On the currency front the Australian dollar stabilised, rising 0.46% for the week to around US$0.65.

While the US dollar took a breather, risk assets saw some much needed relief. However the US dollar still appears to be in an uptrend for now.

Inflation is roaring

Inflation in Australia came in at a red hot 7.3% for the third quarter of 2022, well above the 7% that was forecast, making it the highest quarterly print in 32 years.

The consumer prices being largely impacted by the rise in housing costs, fuel and food.

The Reserve Bank meets on Tuesday next week to announce the latest move with interest rates. With inflation still well above the targeted 2-3%, we can expect rates to continue higher from here.

Big Tech takes a hit

The FAANG stocks were once considered market darlings that dragged the rest of the market higher, however this week was anything but.

Amazon (Nasdaq: AMZN) lost almost 20% from its high this week. This was despite Q3 earnings growing 15% over the same time last year,  but was slightly less than expected by analysts.

The company formerly known as Facebook, Meta (NASDAQ: META), was down a whopping 30% from its weekly high after a dismal earnings report. The move into the metaverse so far being a failure with the company having spent US$1.2 billion for a total of 38 daily users.

This follows on from SNAP’s (NYSE: SNAP), the parent company of Snapchat, 35% share drop last week on its earnings report.

Meanwhile, Elon Musk’s acquisition of Twitter (NYSE: TWTR) was completed, with Musk wasting no time firing most of the executives and plans to cut much of the staff. Shares in Twitter rose for the week.

While big tech drove the last major bull run in global markets, investors might want to look at other sectors like energy, biotech or commodities for clues as to what may propell the next one.

Small cap stock action

The Small Ords index rose 2.4% for the week to close at 2732.7 points.

Oct 2022 chart vs XJO small ords

ASX 200 vs Small Ords

Small cap companies making headlines this week were:

WA Resources (ASX: WA1)

Shares in WA Resources rocketed this week after the company announced it had discovered a REE mineralised carbonatite system at its West Arunta project 490km south of Halls Creek in WA.

Maiden drilling at the project was completed in July and the first hole at the P2 target intercepted 142m at 0.31% niobium, 0.17% TREO, and 3.94% phosphorus from 74m, including 54m at 0.62% niobium, 0.18% TREO and 3.85% phosphorus from 162m.

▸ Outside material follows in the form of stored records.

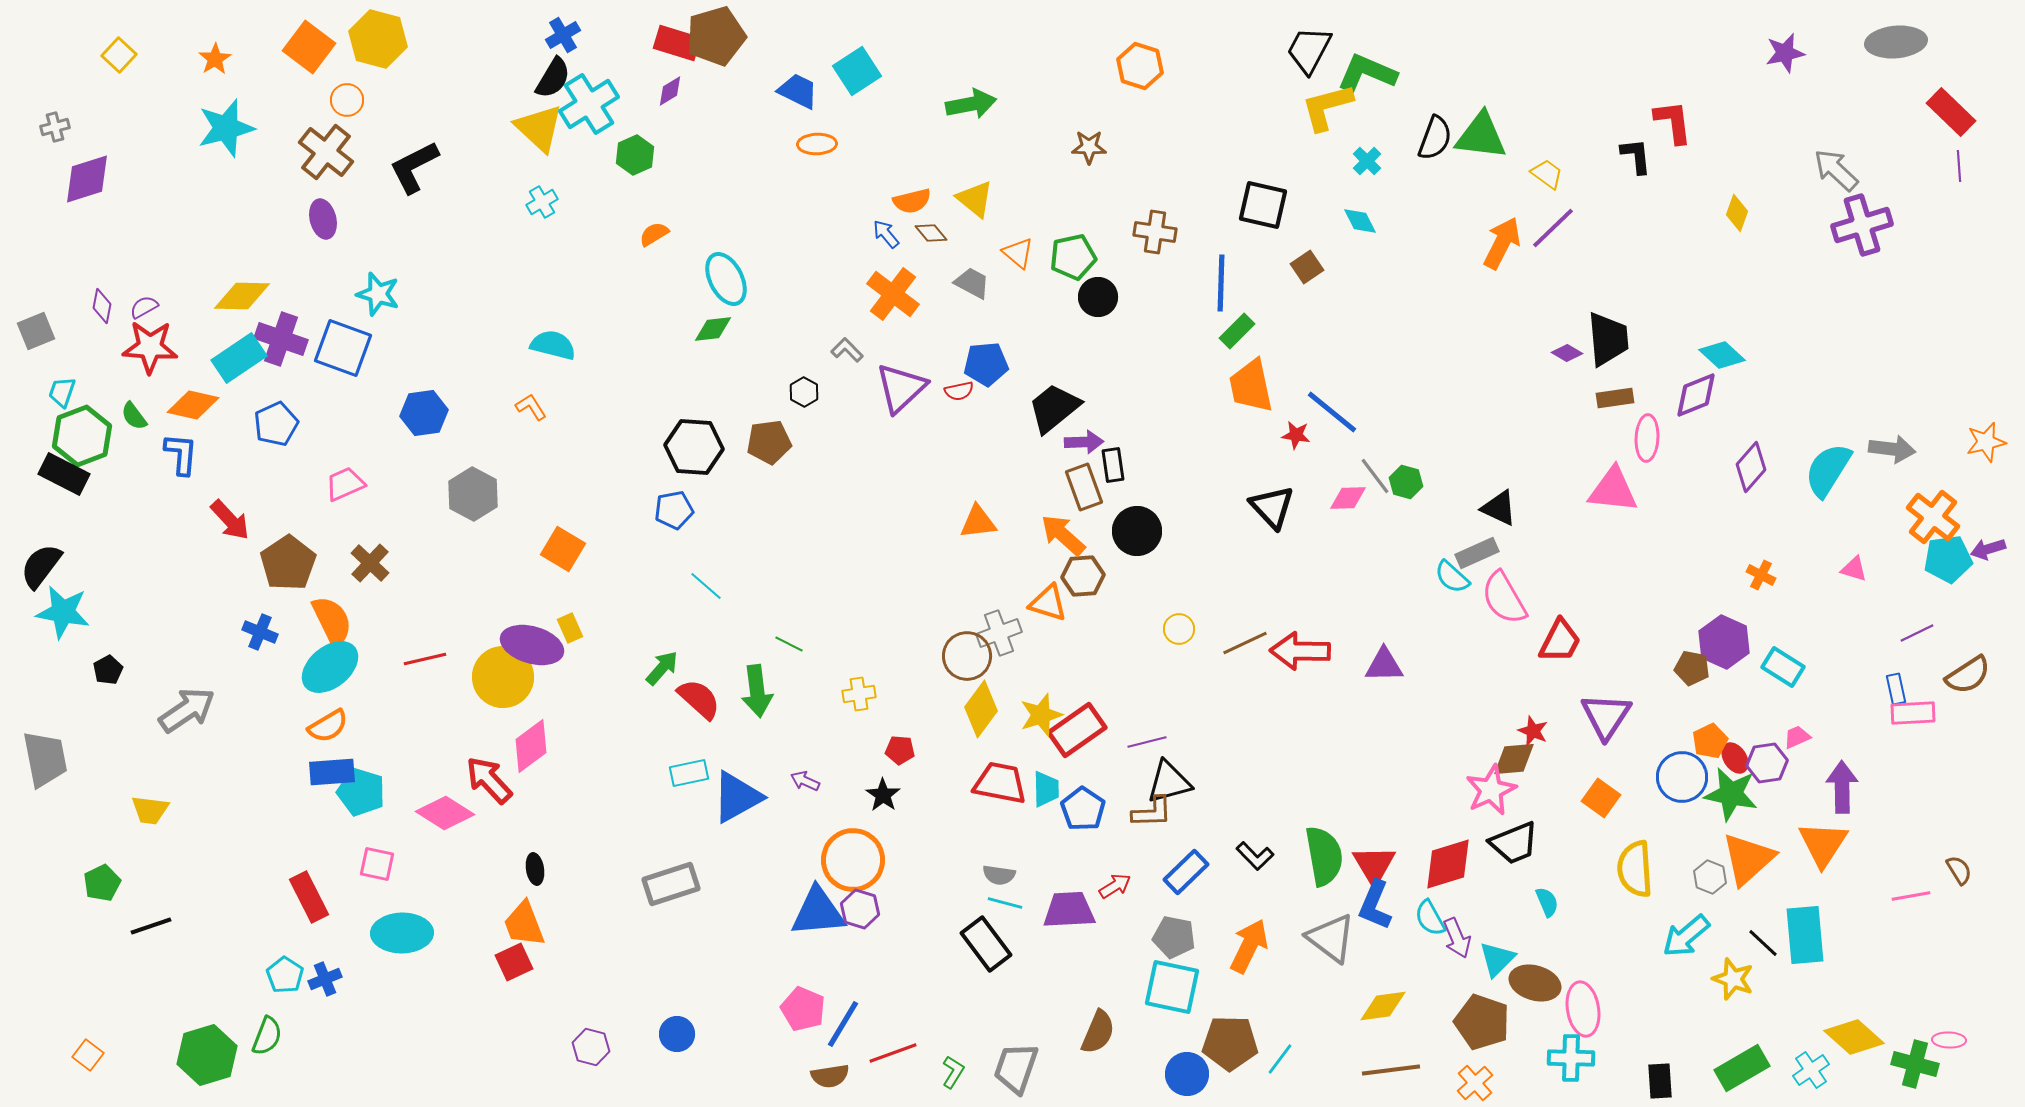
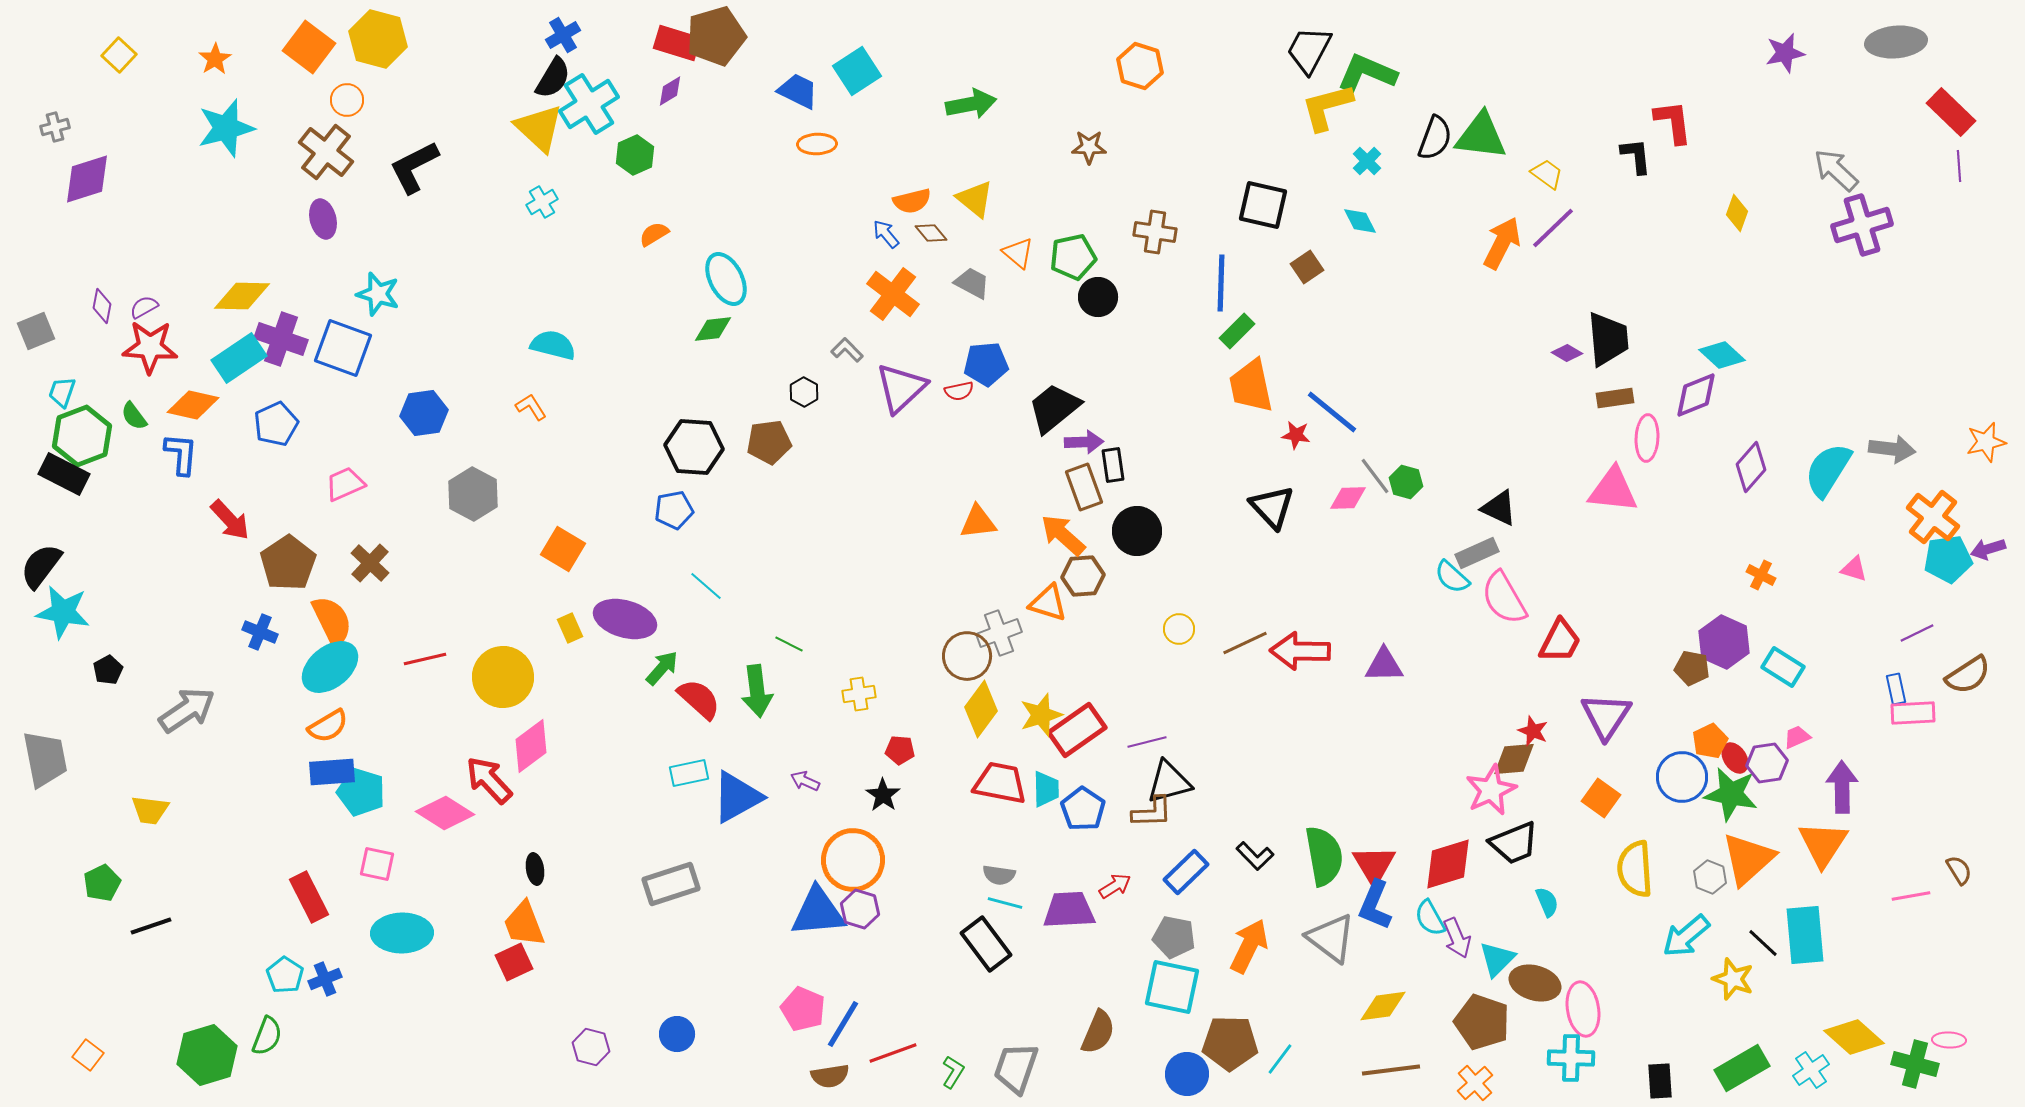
purple ellipse at (532, 645): moved 93 px right, 26 px up
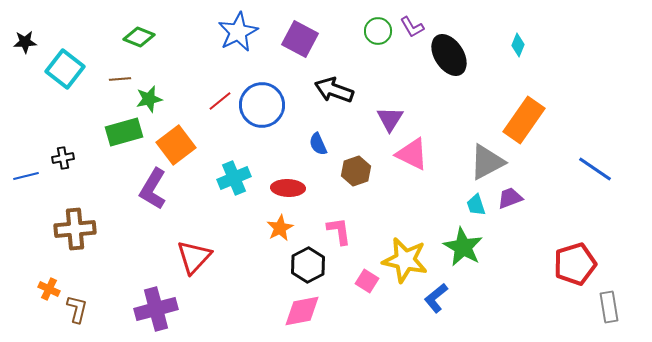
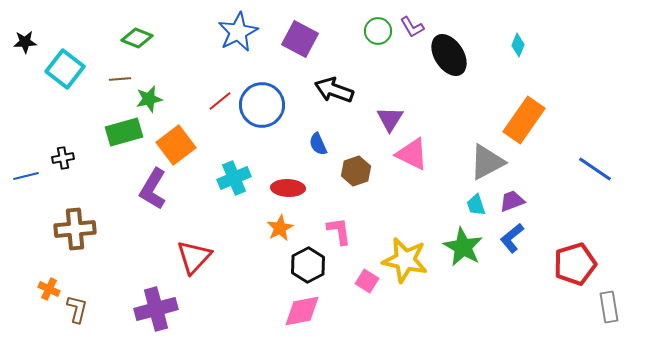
green diamond at (139, 37): moved 2 px left, 1 px down
purple trapezoid at (510, 198): moved 2 px right, 3 px down
blue L-shape at (436, 298): moved 76 px right, 60 px up
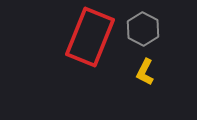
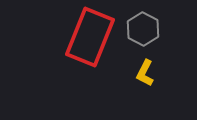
yellow L-shape: moved 1 px down
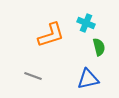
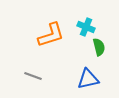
cyan cross: moved 4 px down
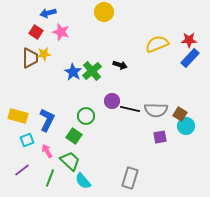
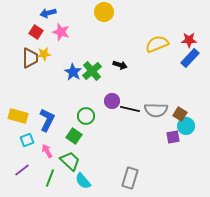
purple square: moved 13 px right
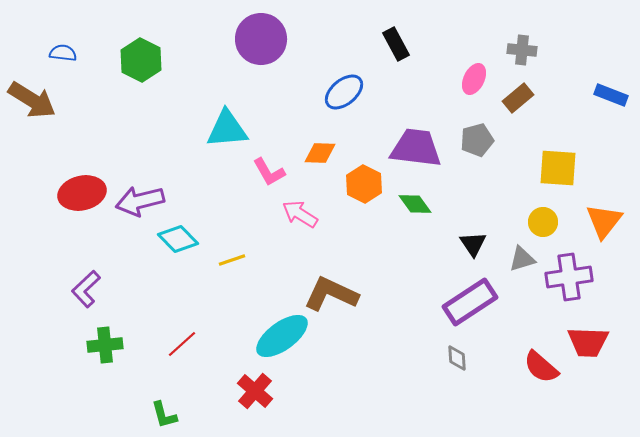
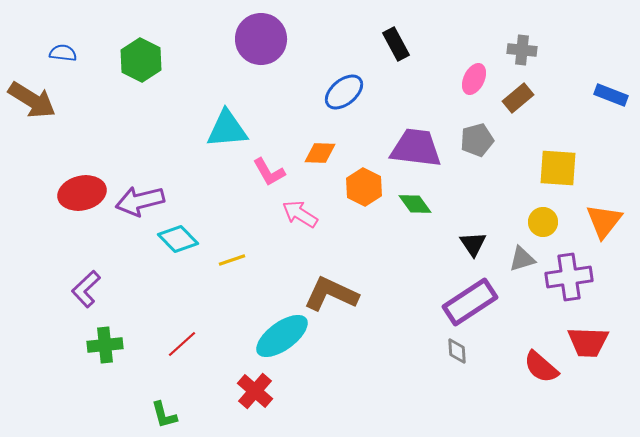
orange hexagon: moved 3 px down
gray diamond: moved 7 px up
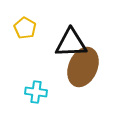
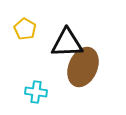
yellow pentagon: moved 1 px down
black triangle: moved 4 px left
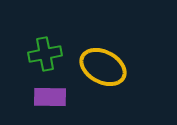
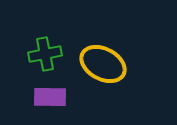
yellow ellipse: moved 3 px up
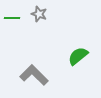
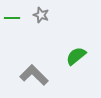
gray star: moved 2 px right, 1 px down
green semicircle: moved 2 px left
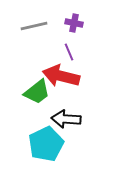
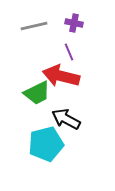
green trapezoid: moved 1 px down; rotated 12 degrees clockwise
black arrow: rotated 24 degrees clockwise
cyan pentagon: rotated 12 degrees clockwise
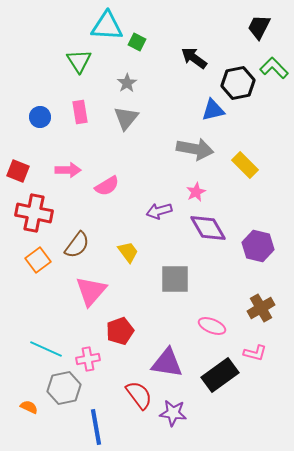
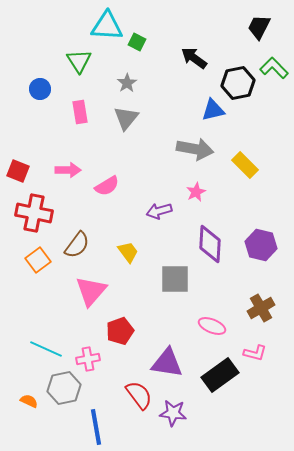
blue circle: moved 28 px up
purple diamond: moved 2 px right, 16 px down; rotated 33 degrees clockwise
purple hexagon: moved 3 px right, 1 px up
orange semicircle: moved 6 px up
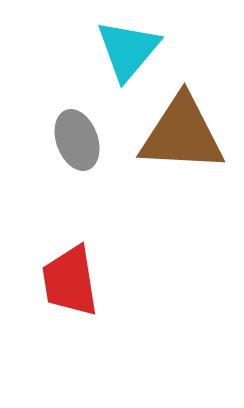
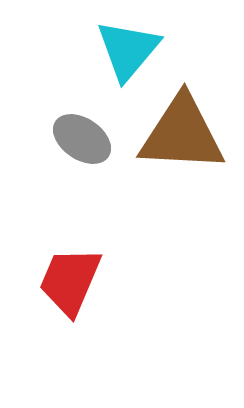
gray ellipse: moved 5 px right, 1 px up; rotated 36 degrees counterclockwise
red trapezoid: rotated 32 degrees clockwise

The hole ended in 2m at 1.22% niobium, 0.22% TREO and 5.73% phosphorus.

“The discovery of a mineralised carbonatite system in the West Arunta is the first of its kind in the region and is a significant finding from our maiden drilling program,” WA managing director Paul Savich said.

Results from first 73m of the drill core are pending along with six remaining RC holes.

Koba Resources (ASX: KOB)

Investors were impressed with Koba Resources, which revealed it had acquired the Whitlock project adjacent to Canada’s only operating lithium mine in Manitoba.

The project covers 145sq km and is along strike of the Tanco mine, which has reserves of 7.3Mt at 2.76% lithium. Whitlock is also close to other known lithium deposits.

Koba managing director and chief executive officer Ben Vallerine said “extensive pegmatites” had been mapped at surface across the new project.

A geological team will be on the ground in the coming days to conduct a field program, to investigate and commence sampling outcropping pegmatites,” he added.

C29 Metals (ASX: C29)

In keeping with the lithium theme, C2 Metals revealed it was acquiring “two highly prospective” salars in Argentina’s Salta Province and the world-renowned lithium triangle.

C29 says the new projects Pocitos 7 and Pocitos 9 are drill ready after previous exploration indicated they have lithium-bearing brine potential.

As part of the acquisition, C29 has inked an agreement to use Ekosolve’s direct lithium extraction process.

C29 executive director Mark Major said most of the initial groundwork has been completed at the projects including TEM geophysical surveys.

“We have the required permits in place and the ability to undertake resource drilling as early as December this year,” he added.

QMines (ASX: QML)

Drilling at QMines’ Wood Shaft target within its Queensland-based Mt Chalmers project returned “outstanding” high-grade copper and gold results.

QMines completed 11 holes at Woods Shaft for 905m and hit 37m at 3.6% copper equivalent (CuEq) from 4m, including 4m at 8.26% CuEq from 30m; 58m at 1.26% CuEq from 15m, including 10m at 5.26% CuEq from 38m; and 41m at 1.09% CuEq from 15m, including 5m at 3.41% CuEq from 33m.

Woods Shaft is 700m southwest of the Mt Chalmers deposit within the project and is believed to have similar geology.

The company followed up the drill results with an oversubscribed $1.26 million placement to fund accelerated exploration at the project.

A third resource update is expected for Mt Chalmers in the current quarter, with a maiden estimated anticipated for Woods Shaft early next year.

The week ahead

The big one to keep an eye on next week is on Tuesday, when the Reserve Bank of Australia makes its next decision on rates. Given that inflation is still excessively high, we can expect to see more interest rate hikes.

A further 0.25% is being forecast to take the cash rate from 2.6% to 2.85%.

Retail sales for September, balance of trade, along with consumer and business confidence data are other key data to look out for.

Similarly in the US, the Federal Reserve will be making a decision on what to do with rates. Ongoing rate hikes are forecast, the question is by how much and how fast.

Given the US mid term elections are in two weeks time, we could see the Fed slow down with its rises temporarily.

Employment and non-farm payroll numbers are out at the end of the week.

Another country to be tracking is Japan, which appears to be unstable and could become a forced seller of US treasuries at some point. The Bank of Japan recently stepped up its bond buying operation.

With the country having over 250% debt to GDP and the Yen collapsing 17% against the US dollar we could see a trigger for something much larger down the track.